▸ **WHAT YOU WILL DO**
Output the lines from the one containing "deselezionarli. Per eseguire" up to and including the one containing "query mentre è in esecuzione." as a JSON list of strings, one string per line, skipping any blank lines. Include no other lines.
+++ INPUT
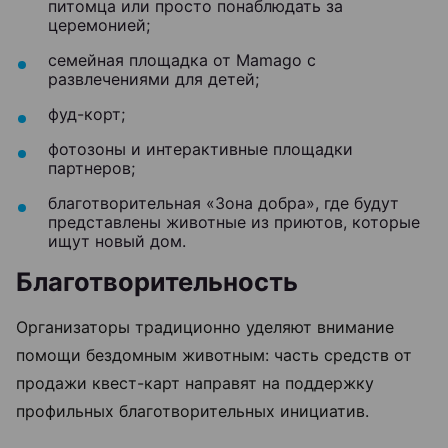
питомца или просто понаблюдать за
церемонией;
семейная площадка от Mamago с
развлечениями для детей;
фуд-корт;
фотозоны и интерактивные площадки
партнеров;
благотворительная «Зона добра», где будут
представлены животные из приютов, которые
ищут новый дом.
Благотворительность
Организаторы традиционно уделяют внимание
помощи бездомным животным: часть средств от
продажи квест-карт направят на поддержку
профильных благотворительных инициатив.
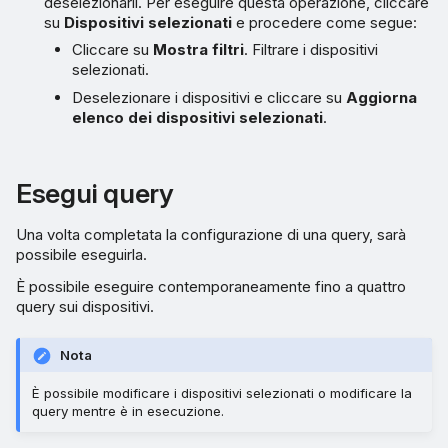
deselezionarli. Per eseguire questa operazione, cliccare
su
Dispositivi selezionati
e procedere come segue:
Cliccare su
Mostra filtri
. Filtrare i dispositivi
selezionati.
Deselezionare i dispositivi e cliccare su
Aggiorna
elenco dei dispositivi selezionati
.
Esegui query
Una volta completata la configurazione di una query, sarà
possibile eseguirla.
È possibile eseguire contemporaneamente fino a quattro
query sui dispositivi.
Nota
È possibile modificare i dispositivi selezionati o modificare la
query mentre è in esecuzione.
++++++
+++ INPUT
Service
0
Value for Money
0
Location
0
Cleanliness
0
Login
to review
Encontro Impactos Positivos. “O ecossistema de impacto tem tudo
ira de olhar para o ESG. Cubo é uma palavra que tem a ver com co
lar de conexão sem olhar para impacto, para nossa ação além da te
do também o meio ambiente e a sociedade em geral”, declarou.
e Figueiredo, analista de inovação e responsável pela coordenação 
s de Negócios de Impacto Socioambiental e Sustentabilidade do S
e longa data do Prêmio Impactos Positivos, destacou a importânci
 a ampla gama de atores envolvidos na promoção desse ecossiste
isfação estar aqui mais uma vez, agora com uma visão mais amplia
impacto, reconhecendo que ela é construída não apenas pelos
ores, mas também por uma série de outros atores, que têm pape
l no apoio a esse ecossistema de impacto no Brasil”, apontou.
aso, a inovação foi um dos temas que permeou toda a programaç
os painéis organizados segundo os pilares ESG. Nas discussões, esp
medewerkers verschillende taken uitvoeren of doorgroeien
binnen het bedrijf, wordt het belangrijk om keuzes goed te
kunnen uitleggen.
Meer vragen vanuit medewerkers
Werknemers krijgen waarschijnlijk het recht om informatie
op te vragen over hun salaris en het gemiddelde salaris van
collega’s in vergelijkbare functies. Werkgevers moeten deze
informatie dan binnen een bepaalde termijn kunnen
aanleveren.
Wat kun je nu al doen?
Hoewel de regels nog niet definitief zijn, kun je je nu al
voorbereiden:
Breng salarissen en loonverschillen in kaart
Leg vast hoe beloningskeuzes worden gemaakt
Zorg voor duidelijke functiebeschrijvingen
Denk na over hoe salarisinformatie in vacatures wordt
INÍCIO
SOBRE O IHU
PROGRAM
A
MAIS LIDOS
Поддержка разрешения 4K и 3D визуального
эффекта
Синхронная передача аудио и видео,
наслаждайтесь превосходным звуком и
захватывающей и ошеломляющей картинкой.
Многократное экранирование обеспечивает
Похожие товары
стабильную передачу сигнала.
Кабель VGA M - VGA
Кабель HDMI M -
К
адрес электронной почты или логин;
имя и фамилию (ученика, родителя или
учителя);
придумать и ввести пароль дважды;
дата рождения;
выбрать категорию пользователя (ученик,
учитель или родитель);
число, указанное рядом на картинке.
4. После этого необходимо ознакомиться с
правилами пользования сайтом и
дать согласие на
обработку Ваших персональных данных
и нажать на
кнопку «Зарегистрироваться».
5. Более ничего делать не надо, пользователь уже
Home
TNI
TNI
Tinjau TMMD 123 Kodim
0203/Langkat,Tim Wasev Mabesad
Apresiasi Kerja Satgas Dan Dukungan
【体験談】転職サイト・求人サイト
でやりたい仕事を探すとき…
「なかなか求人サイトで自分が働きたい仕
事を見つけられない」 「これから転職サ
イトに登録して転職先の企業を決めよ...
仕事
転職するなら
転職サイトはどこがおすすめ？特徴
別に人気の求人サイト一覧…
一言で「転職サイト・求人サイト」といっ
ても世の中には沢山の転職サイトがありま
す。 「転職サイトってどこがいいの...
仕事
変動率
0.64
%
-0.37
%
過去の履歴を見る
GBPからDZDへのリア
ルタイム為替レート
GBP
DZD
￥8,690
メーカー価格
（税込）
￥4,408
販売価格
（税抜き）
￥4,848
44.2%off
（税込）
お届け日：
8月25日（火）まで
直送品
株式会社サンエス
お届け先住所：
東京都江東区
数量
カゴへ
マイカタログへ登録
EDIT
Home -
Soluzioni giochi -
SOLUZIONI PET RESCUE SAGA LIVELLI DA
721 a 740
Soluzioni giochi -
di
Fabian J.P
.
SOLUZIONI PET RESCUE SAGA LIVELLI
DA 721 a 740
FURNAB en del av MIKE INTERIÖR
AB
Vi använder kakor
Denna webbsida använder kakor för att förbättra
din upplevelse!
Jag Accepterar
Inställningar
++++++
▸ **WORKED SOLUTION**
[
  "deselezionarli. Per eseguire questa operazione, cliccare",
  "su",
  "Dispositivi selezionati",
  "e procedere come segue:",
  "Cliccare su",
  "Mostra filtri",
  ". Filtrare i dispositivi",
  "selezionati.",
  "Deselezionare i dispositivi e cliccare su",
  "Aggiorna",
  "elenco dei dispositivi selezionati",
  ".",
  "Esegui query",
  "Una volta completata la configurazione di una query, sarà",
  "possibile eseguirla.",
  "È possibile eseguire contemporaneamente fino a quattro",
  "query sui dispositivi.",
  "Nota",
  "È possibile modificare i dispositivi selezionati o modificare la",
  "query mentre è in esecuzione."
]